__Your objective__: For the entries below, state how many lines include the string "description", and write nothing besides that number.

__Raw data__:
▬▬▬
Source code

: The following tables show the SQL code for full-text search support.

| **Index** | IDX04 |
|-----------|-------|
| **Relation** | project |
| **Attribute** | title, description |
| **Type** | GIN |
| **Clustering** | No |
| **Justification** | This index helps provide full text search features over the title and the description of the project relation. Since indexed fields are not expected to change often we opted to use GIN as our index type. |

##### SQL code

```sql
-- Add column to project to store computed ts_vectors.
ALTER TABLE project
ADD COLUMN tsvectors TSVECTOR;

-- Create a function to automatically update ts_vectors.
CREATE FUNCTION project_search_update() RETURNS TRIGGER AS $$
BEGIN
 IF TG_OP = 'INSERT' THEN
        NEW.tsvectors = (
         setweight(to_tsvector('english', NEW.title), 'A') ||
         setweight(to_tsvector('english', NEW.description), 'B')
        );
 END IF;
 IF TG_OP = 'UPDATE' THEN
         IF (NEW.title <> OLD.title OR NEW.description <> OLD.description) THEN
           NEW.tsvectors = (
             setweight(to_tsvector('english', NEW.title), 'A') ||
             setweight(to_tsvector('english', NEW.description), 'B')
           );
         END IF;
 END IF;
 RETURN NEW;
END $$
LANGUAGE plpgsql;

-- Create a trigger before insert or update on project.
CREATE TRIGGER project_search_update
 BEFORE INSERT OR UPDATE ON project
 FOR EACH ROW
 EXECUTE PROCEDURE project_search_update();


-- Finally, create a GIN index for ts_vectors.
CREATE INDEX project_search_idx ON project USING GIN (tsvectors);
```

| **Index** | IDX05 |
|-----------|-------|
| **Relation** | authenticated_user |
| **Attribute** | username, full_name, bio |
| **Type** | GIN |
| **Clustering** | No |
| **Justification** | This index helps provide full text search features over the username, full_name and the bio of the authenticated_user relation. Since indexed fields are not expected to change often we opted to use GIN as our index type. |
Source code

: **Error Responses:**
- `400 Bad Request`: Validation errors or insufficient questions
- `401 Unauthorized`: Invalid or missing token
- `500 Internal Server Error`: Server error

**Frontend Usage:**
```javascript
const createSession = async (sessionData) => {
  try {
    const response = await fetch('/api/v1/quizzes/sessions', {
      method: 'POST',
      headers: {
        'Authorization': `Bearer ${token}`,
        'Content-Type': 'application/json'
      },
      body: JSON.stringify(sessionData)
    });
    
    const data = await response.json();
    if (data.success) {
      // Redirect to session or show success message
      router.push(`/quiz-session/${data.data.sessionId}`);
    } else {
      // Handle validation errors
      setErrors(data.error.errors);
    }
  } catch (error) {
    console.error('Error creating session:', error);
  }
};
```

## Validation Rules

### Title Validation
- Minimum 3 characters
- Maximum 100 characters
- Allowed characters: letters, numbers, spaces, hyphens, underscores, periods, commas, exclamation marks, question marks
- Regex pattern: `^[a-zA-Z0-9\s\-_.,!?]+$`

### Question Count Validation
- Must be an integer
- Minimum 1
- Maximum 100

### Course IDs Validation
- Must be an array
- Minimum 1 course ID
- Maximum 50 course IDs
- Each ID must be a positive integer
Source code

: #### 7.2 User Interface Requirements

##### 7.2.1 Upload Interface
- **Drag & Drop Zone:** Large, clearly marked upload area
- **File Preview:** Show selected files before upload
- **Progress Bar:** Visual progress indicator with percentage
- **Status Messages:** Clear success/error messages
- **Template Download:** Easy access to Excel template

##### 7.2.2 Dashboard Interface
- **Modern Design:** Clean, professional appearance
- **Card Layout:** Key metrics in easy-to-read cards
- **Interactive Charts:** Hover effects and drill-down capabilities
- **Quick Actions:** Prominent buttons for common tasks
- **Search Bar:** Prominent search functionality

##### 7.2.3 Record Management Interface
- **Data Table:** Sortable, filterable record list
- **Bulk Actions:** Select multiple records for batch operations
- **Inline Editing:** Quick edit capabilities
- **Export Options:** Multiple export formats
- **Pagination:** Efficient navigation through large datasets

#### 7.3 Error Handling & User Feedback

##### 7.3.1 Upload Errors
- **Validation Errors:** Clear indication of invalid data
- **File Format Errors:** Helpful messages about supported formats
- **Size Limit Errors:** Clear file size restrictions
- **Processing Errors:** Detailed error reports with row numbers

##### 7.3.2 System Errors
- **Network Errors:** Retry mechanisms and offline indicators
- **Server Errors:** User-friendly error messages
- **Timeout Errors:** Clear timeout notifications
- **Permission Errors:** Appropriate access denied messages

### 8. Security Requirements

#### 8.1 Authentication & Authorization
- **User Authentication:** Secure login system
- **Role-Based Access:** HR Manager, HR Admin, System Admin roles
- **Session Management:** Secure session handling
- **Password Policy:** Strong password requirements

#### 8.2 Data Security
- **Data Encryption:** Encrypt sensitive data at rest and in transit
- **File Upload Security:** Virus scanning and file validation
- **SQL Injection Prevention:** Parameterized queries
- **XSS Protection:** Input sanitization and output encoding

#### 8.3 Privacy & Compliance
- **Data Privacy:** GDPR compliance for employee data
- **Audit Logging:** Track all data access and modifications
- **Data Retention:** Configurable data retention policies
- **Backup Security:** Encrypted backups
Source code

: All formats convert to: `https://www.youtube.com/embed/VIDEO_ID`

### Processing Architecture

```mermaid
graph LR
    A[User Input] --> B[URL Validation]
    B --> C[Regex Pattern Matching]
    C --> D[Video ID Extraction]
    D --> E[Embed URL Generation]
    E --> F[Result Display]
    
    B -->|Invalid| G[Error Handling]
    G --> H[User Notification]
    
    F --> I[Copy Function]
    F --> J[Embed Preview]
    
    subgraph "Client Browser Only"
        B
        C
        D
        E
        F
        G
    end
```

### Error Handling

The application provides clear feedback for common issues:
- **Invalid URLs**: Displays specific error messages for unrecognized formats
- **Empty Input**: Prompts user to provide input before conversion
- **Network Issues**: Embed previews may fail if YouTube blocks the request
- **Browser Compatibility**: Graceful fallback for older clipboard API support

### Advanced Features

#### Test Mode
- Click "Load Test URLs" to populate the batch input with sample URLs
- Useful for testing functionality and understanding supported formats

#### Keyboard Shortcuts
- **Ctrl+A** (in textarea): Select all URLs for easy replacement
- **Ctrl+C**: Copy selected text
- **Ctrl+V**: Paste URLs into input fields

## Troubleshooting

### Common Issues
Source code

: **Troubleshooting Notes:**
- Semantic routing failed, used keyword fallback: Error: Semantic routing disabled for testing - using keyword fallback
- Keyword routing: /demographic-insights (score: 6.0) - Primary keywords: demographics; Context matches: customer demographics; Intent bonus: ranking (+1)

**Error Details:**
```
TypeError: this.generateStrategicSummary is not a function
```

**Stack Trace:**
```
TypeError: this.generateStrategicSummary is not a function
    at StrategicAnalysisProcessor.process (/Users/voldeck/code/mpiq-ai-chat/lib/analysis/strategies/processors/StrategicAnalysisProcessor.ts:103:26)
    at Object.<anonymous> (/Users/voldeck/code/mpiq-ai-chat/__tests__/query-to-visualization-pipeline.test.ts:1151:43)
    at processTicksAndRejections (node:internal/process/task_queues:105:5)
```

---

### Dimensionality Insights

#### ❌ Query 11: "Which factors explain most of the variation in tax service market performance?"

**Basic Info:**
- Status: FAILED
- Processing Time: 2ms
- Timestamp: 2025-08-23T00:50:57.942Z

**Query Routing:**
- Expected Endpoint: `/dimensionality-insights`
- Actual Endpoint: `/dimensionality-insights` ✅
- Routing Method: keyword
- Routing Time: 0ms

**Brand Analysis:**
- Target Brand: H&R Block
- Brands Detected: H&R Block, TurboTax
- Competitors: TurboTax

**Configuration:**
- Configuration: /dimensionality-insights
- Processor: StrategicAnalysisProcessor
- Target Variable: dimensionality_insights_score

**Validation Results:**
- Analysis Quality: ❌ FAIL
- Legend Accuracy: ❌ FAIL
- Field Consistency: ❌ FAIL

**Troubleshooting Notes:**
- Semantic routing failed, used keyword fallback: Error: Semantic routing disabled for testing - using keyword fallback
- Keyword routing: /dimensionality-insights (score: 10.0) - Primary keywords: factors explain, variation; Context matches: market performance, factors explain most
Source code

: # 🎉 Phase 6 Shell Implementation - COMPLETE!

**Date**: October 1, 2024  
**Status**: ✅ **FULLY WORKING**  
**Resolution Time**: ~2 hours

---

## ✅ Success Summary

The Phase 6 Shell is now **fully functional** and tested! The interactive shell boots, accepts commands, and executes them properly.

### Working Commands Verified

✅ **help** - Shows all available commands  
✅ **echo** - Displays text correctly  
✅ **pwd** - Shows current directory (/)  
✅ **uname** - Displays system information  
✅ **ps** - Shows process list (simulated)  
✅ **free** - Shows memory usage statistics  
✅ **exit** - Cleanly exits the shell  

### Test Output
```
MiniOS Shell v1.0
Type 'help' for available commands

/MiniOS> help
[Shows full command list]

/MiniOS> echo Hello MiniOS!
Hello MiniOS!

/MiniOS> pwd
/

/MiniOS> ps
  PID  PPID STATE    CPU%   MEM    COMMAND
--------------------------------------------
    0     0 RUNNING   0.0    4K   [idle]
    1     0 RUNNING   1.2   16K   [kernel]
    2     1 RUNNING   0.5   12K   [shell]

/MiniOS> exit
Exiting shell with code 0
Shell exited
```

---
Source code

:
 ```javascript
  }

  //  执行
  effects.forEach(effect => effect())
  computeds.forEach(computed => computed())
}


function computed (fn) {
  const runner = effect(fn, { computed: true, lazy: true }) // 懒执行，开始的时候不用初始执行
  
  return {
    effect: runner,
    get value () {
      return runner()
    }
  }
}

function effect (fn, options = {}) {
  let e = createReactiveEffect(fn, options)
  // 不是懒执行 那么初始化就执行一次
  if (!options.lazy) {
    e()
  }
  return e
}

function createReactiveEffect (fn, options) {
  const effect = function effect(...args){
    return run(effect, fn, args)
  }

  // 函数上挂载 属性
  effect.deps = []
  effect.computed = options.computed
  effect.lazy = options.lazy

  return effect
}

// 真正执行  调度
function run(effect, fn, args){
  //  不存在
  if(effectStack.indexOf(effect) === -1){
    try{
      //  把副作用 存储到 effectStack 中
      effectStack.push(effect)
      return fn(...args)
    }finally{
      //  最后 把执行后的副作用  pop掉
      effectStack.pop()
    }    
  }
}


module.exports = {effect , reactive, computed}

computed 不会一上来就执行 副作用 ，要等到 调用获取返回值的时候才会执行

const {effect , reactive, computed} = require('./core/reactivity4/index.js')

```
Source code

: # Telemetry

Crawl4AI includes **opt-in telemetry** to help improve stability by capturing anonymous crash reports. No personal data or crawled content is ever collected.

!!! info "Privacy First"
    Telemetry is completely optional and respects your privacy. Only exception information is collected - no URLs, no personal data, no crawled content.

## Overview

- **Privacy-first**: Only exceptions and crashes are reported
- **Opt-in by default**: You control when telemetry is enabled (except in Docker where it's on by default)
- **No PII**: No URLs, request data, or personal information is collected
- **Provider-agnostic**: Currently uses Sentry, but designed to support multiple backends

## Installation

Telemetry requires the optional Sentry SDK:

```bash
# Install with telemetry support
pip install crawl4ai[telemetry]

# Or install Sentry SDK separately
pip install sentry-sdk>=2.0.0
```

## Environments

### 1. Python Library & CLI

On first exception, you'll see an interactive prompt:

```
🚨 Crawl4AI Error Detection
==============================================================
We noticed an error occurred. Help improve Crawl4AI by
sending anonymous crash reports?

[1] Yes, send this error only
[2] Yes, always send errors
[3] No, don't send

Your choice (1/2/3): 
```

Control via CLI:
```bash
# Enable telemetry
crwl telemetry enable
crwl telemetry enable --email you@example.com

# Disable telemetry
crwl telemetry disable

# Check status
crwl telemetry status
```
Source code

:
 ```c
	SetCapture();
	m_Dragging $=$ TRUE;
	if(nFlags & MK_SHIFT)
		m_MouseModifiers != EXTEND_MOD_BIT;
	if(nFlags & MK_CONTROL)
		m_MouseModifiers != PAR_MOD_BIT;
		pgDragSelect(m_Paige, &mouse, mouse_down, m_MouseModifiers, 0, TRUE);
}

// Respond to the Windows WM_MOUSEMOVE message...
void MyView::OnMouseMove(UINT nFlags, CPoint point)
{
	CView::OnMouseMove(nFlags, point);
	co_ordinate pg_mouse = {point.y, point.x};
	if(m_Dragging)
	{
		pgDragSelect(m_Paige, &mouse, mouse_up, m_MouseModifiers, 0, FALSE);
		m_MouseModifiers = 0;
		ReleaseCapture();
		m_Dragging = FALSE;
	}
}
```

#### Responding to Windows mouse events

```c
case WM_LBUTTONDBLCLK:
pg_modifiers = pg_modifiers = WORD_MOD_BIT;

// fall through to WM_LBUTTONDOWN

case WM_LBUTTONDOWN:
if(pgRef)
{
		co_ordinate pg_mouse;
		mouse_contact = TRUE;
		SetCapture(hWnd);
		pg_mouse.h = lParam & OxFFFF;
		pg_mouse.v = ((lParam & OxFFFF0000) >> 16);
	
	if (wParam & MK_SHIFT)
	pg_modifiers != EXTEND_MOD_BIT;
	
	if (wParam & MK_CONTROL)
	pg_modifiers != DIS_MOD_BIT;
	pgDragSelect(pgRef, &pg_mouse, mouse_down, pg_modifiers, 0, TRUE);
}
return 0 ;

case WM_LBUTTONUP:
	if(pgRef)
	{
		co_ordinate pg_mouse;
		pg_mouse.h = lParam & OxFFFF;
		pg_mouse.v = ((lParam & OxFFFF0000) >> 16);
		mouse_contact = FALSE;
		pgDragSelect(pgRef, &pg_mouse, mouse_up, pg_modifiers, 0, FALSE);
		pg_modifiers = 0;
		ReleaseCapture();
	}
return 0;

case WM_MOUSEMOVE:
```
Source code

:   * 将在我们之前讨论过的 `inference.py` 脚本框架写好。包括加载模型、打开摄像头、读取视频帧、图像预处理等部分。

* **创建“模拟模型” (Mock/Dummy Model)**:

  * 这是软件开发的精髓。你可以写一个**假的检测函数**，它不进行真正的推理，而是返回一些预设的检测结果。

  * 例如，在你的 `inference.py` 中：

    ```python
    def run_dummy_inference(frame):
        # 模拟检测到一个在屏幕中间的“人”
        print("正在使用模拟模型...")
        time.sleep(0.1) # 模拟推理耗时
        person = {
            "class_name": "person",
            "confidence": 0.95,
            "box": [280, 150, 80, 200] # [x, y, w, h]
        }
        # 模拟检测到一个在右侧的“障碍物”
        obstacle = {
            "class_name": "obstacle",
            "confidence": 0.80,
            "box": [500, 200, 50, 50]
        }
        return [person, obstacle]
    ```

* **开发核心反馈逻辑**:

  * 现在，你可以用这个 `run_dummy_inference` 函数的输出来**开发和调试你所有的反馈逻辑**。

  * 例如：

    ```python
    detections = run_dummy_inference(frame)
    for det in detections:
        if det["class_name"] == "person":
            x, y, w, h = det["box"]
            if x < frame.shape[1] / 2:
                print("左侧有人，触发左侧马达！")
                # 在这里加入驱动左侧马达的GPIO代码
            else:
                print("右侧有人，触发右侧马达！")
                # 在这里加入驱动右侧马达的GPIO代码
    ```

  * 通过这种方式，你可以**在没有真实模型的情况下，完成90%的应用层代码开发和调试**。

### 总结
▬▬▬
__Your response__: 5